Directive 1: Update the passage on the Ole Miss coach, beginning at the words that have "Laremy Tunsil became" and stopping after "mother pay bills.", with "bills" changed to "debts".

Document excerpt:
DESTIN, Fla. — For a guy named Hugh Freeze, the Ole Miss coach is sure not shy about playing with fire.
Three years ago, Freeze invited anyone just the teensiest bit skeptical over how the Rebels were suddenly so successful in recruiting to contact his school’s compliance office if they had information about cheating being committed in the name of Ole Miss football.
Like a latter-day Gary Hart, the philandering presidential candidate who invited reporters to delve into his “boring” personal life back in the 1980s, fate/karma/the world at large took Freeze up on his challenge.
“We got a lot of responses,” Freeze said Tuesday on “The Paul Finebaum Show.”
Laremy Tunsil became Freeze’s Donna Rice, admitting before God and NFL commissioner Roger Goodell that he had accepted money from an Ole Miss coach to help his mother pay bills.
As the calendar turns over to June, it’s starting to feel like summer across the Southeastern Conference. Nowhere is it hotter than at Ole Miss.

Directive 2: Show every line of the entries below that contains the string "built".

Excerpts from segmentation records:
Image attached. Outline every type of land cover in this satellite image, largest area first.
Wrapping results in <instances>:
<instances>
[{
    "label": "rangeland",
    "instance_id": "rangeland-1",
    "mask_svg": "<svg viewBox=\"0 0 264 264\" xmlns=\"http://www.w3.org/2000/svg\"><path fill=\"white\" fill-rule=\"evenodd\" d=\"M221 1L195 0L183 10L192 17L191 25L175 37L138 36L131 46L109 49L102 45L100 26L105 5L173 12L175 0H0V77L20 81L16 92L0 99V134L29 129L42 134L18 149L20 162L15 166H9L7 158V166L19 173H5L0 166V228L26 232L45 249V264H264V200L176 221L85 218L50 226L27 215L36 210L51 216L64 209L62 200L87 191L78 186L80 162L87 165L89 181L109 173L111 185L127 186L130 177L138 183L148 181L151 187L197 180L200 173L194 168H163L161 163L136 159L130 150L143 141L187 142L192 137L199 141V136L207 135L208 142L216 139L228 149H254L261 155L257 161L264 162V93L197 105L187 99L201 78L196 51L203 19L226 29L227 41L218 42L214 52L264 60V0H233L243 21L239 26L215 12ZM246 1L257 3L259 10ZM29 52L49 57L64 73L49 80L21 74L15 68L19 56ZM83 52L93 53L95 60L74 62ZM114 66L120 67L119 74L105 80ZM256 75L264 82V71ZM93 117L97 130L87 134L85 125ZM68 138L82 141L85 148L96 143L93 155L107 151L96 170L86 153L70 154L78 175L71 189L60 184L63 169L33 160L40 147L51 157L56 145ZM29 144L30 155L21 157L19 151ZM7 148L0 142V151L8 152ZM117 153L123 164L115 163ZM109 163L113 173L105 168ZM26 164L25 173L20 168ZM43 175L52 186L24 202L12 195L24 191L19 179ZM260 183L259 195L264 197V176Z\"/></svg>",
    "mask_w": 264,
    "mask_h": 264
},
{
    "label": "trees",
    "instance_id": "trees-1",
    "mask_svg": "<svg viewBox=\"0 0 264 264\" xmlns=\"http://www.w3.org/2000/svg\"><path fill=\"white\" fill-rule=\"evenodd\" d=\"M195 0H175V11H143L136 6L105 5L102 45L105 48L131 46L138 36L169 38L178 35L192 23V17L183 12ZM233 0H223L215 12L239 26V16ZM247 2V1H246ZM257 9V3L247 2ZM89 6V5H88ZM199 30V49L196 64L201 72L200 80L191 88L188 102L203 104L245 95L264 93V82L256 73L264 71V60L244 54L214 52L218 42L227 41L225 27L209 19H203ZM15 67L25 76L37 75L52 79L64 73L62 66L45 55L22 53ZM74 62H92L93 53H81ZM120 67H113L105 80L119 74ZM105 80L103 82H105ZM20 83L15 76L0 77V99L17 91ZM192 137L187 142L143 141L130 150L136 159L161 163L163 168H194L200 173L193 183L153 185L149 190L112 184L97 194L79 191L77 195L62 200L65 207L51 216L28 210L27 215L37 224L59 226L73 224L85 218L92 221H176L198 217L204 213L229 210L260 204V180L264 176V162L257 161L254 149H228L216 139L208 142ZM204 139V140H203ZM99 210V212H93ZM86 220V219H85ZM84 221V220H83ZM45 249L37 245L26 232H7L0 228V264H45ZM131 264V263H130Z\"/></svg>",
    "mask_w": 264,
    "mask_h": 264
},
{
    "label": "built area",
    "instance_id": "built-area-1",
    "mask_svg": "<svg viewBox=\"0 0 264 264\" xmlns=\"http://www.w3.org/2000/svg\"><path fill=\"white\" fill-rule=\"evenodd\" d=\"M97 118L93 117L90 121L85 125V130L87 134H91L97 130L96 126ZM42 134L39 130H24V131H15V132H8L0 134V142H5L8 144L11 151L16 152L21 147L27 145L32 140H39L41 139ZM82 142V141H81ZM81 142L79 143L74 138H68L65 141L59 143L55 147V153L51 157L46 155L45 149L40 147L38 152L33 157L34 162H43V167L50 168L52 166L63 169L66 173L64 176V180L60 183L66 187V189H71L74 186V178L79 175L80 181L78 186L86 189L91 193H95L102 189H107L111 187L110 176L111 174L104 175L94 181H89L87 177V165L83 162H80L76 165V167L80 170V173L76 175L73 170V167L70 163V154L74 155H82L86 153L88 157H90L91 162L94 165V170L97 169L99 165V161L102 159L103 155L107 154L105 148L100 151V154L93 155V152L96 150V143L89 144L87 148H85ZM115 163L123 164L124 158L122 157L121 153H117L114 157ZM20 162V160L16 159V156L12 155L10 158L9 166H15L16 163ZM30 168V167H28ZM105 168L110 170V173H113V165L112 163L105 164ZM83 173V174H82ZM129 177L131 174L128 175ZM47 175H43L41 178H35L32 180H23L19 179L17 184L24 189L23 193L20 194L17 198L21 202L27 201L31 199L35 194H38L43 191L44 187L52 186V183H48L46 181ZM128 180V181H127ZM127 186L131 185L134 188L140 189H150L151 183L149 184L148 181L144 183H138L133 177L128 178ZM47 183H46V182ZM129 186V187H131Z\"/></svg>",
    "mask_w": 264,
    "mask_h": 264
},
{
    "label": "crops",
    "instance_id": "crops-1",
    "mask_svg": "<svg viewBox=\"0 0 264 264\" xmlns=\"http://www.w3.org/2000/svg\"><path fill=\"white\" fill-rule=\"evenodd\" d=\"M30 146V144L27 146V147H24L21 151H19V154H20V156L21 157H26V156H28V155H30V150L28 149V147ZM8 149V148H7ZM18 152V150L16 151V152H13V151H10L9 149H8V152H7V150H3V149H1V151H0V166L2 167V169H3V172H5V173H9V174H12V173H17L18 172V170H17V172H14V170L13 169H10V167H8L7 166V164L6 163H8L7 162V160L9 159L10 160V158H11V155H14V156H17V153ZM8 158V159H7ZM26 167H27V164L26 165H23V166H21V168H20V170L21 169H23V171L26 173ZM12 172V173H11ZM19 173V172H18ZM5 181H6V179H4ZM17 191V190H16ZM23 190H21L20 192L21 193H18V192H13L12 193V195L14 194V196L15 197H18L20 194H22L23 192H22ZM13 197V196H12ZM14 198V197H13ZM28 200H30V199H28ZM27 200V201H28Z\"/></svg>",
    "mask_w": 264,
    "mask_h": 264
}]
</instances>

Output 1:
Laremy Tunsil became Freeze’s Donna Rice, admitting before God and NFL commissioner Roger Goodell that he had accepted money from an Ole Miss coach to help his mother pay debts.

Output 2:
    "label": "built area",
    "instance_id": "built-area-1",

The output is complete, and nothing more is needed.